**ABOUT THIS TASK:** Check each line of the material below for "down" and copy those where it appears.

**SUPPLIED MATERIAL:**
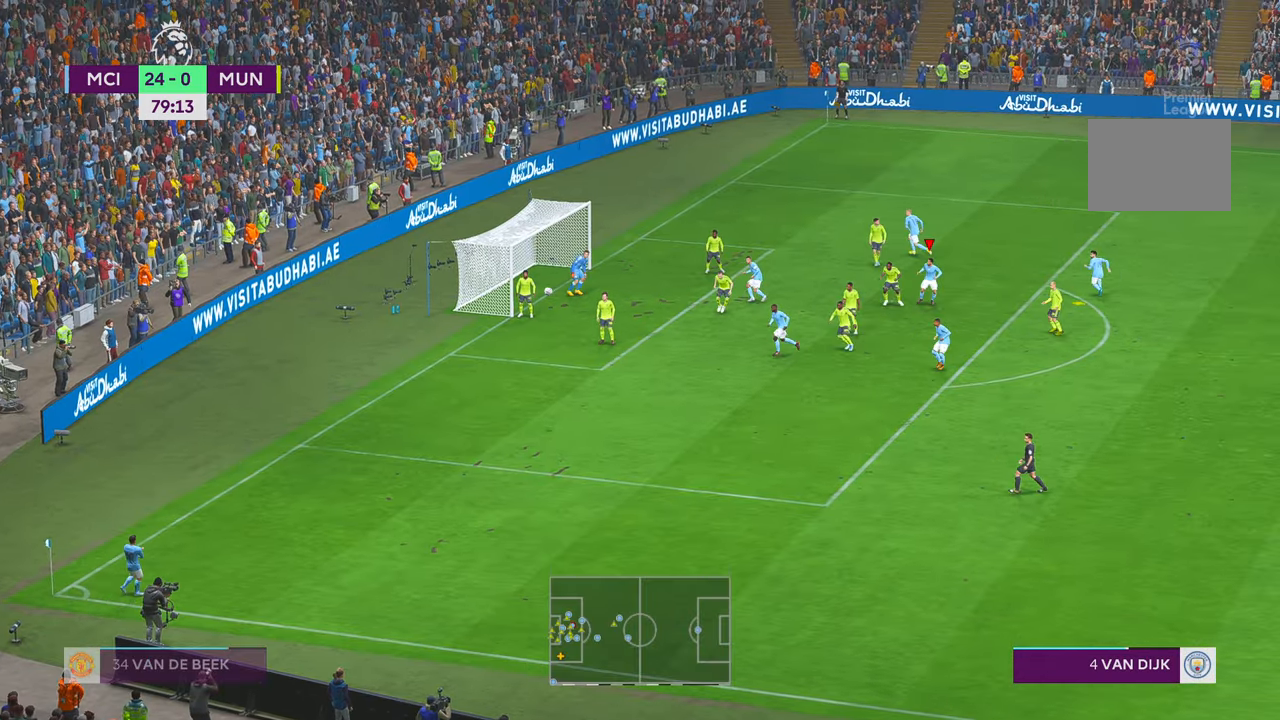
{"buttons": [], "left_stick": "down-left", "right_stick": "center", "events": [[250, "left_stick", "down-left"], [383, "A", "down"], [483, "A", "up"]]}
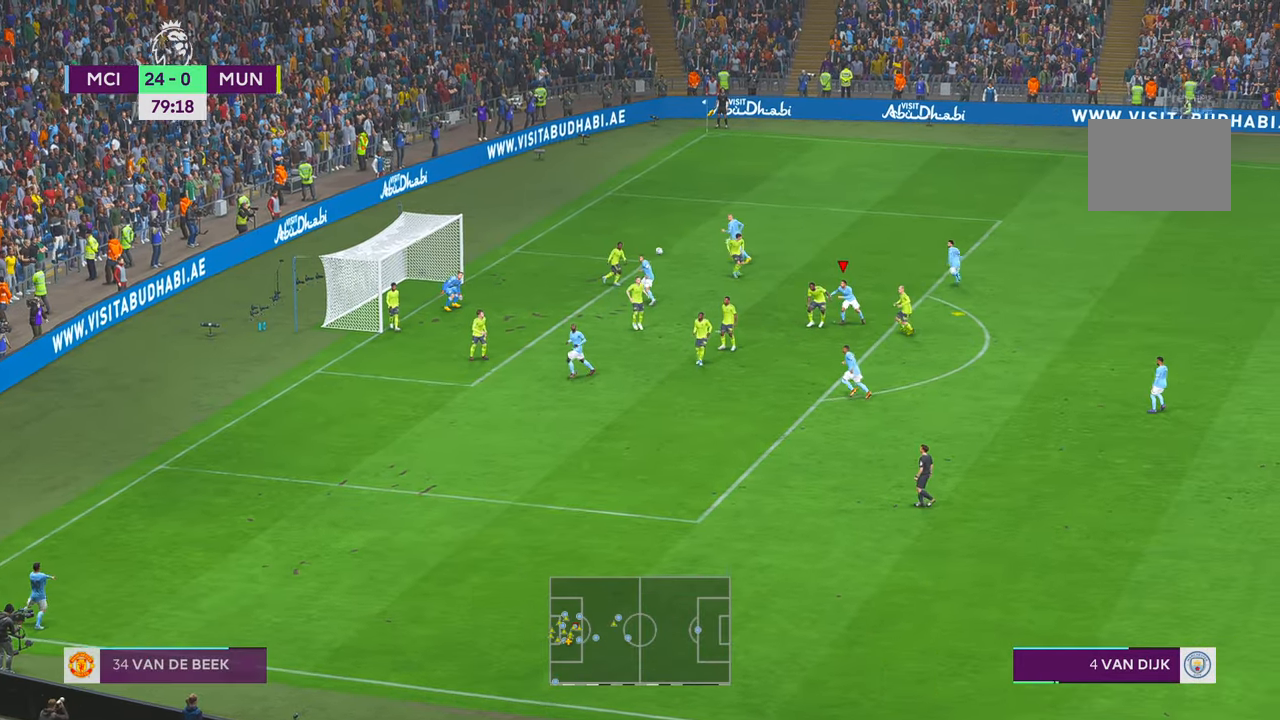
{"buttons": [], "left_stick": "center", "right_stick": "center", "events": [[383, "left_stick", "center"]]}
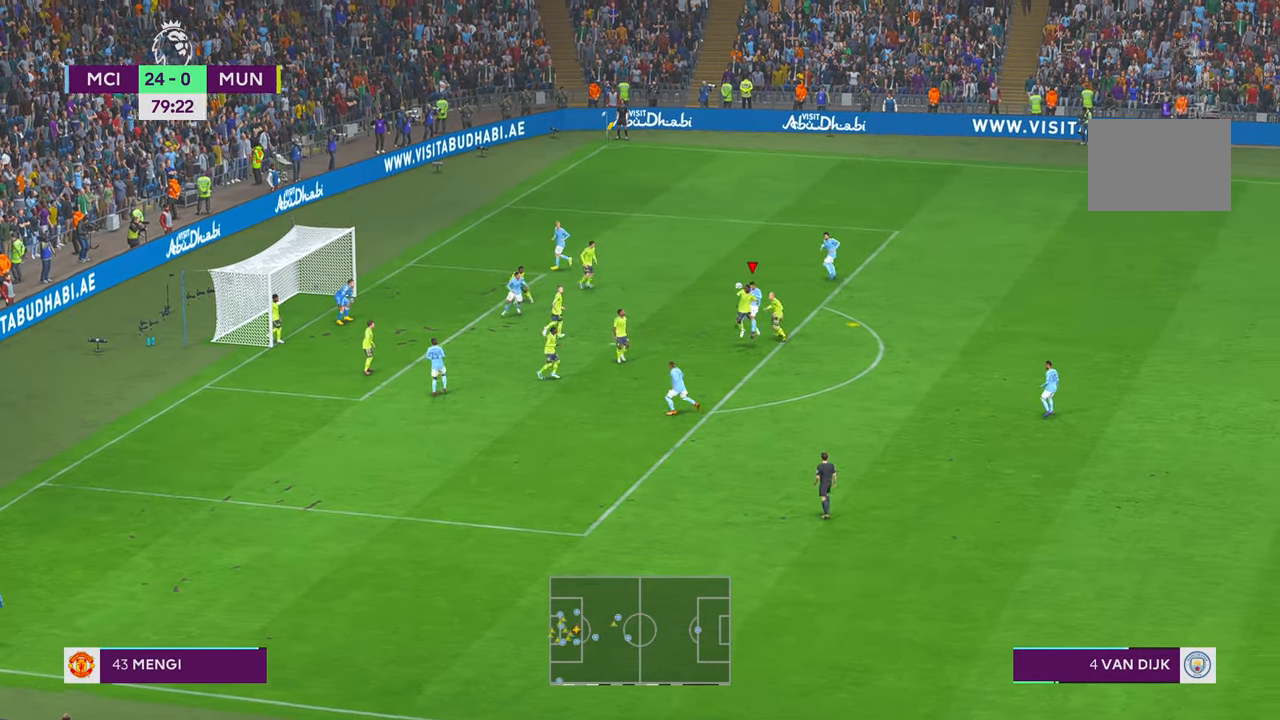
{"buttons": [], "left_stick": "center", "right_stick": "center", "events": [[33, "R2", "down"], [150, "R2", "up"]]}
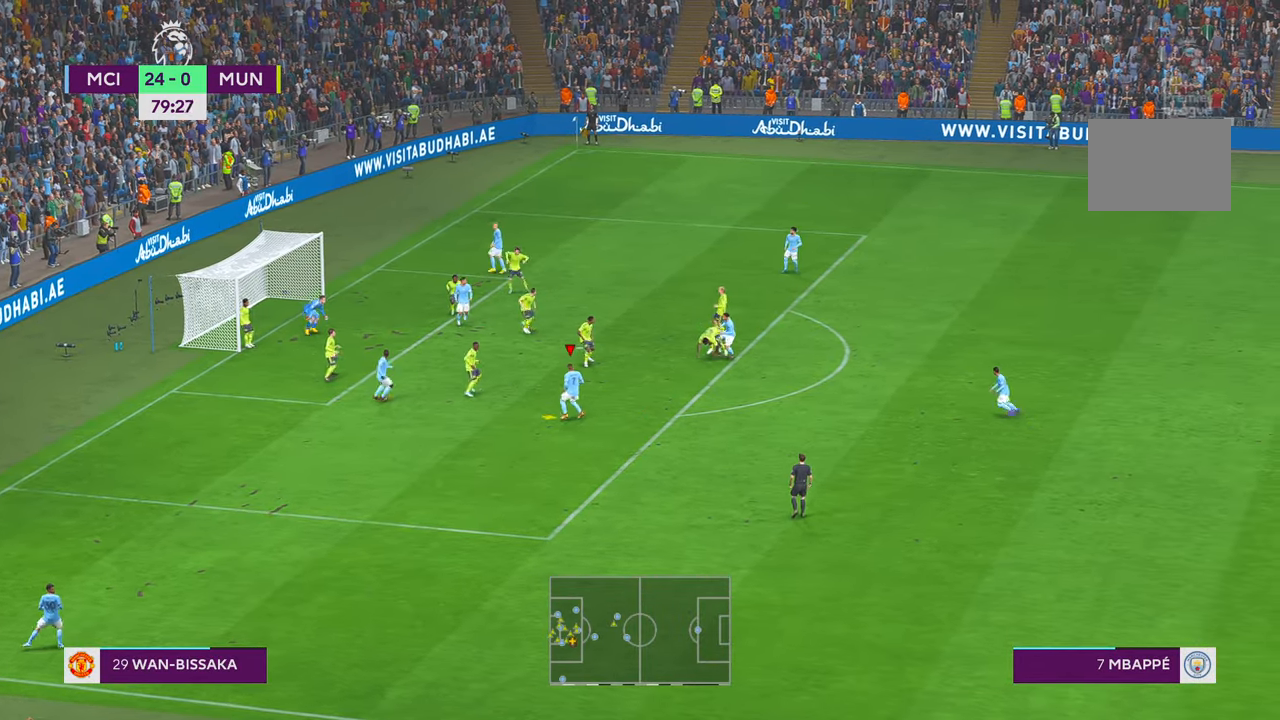
{"buttons": [], "left_stick": "up", "right_stick": "center", "events": [[117, "left_stick", "up-left"], [267, "left_stick", "up"]]}
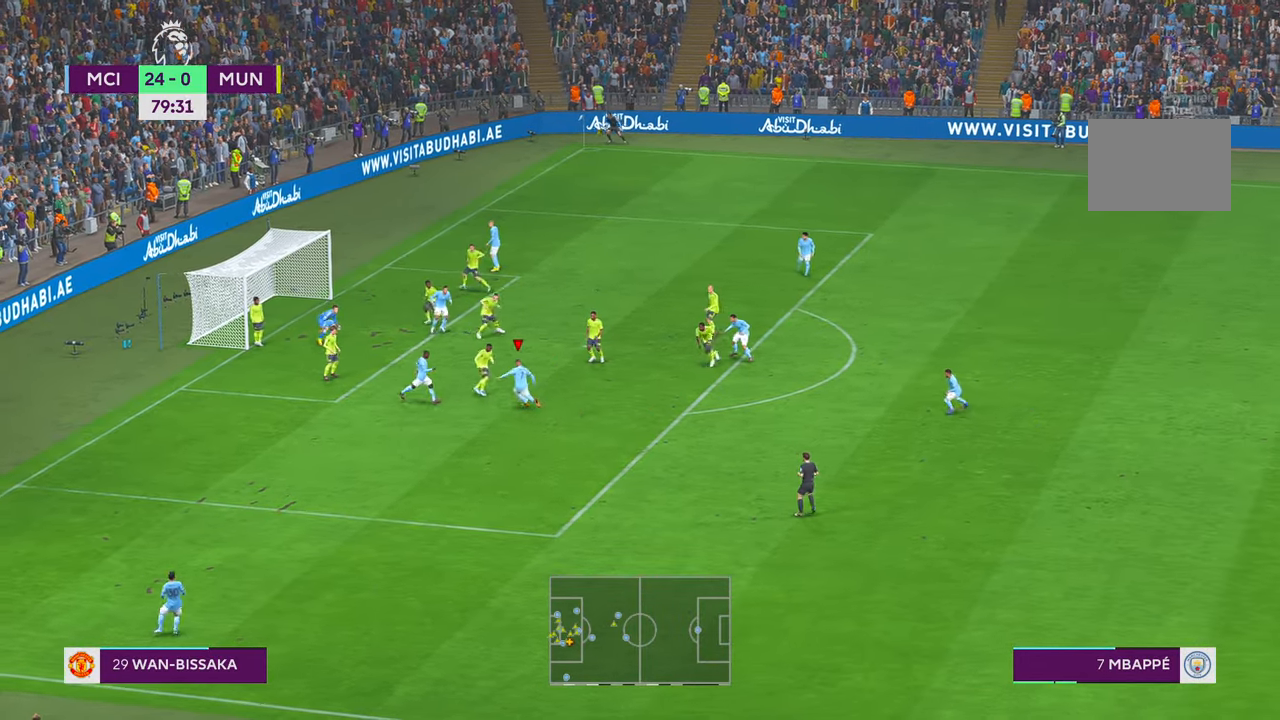
{"buttons": [], "left_stick": "up", "right_stick": "center", "events": []}
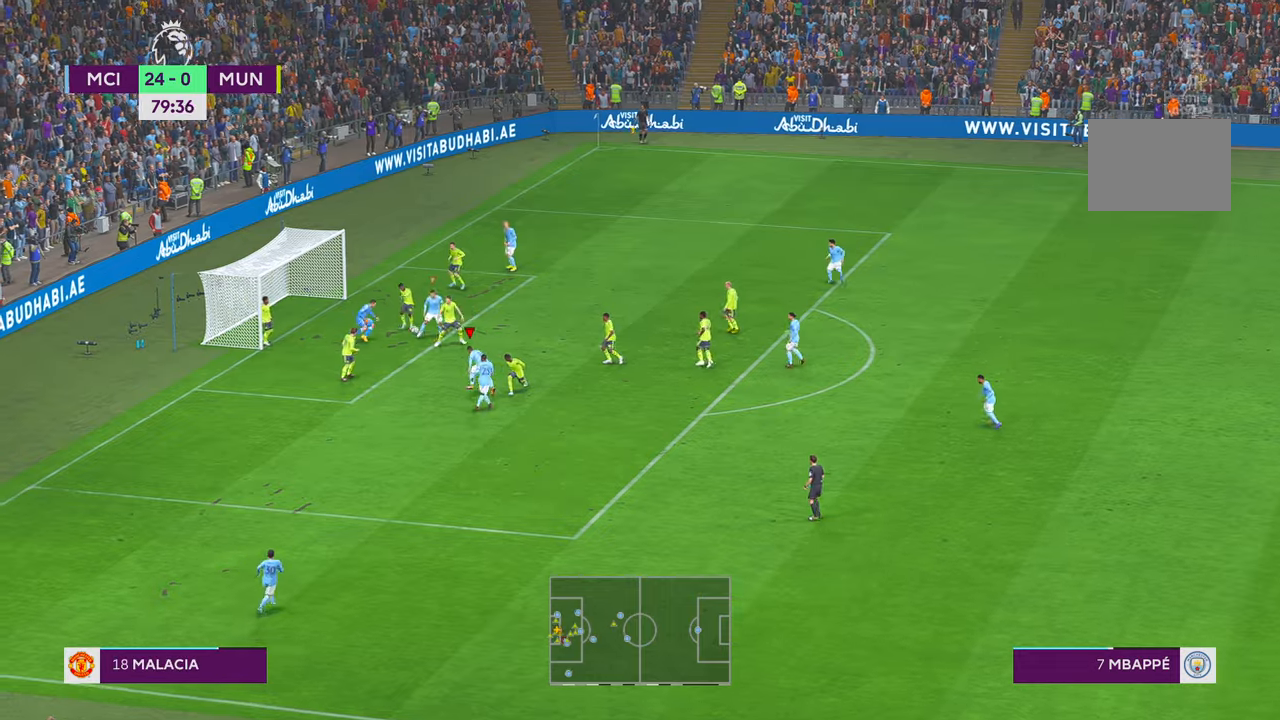
{"buttons": [], "left_stick": "up", "right_stick": "center", "events": []}
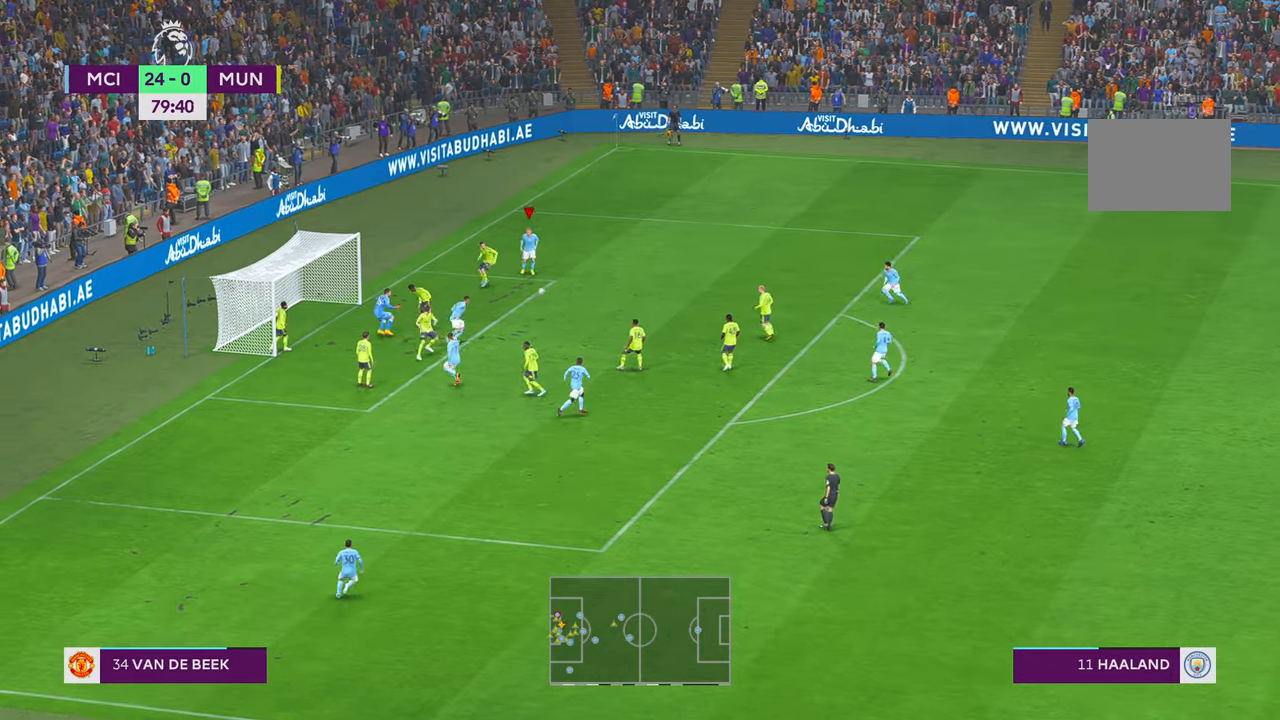
{"buttons": ["R2"], "left_stick": "down-right", "right_stick": "center", "events": [[283, "left_stick", "down-right"], [367, "R2", "down"]]}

**SOLUTION TO THIS EXERCISE:**
{"buttons": [], "left_stick": "down-left", "right_stick": "center", "events": [[250, "left_stick", "down-left"], [383, "A", "down"], [483, "A", "up"]]}
{"buttons": [], "left_stick": "center", "right_stick": "center", "events": [[33, "R2", "down"], [150, "R2", "up"]]}
{"buttons": ["R2"], "left_stick": "down-right", "right_stick": "center", "events": [[283, "left_stick", "down-right"], [367, "R2", "down"]]}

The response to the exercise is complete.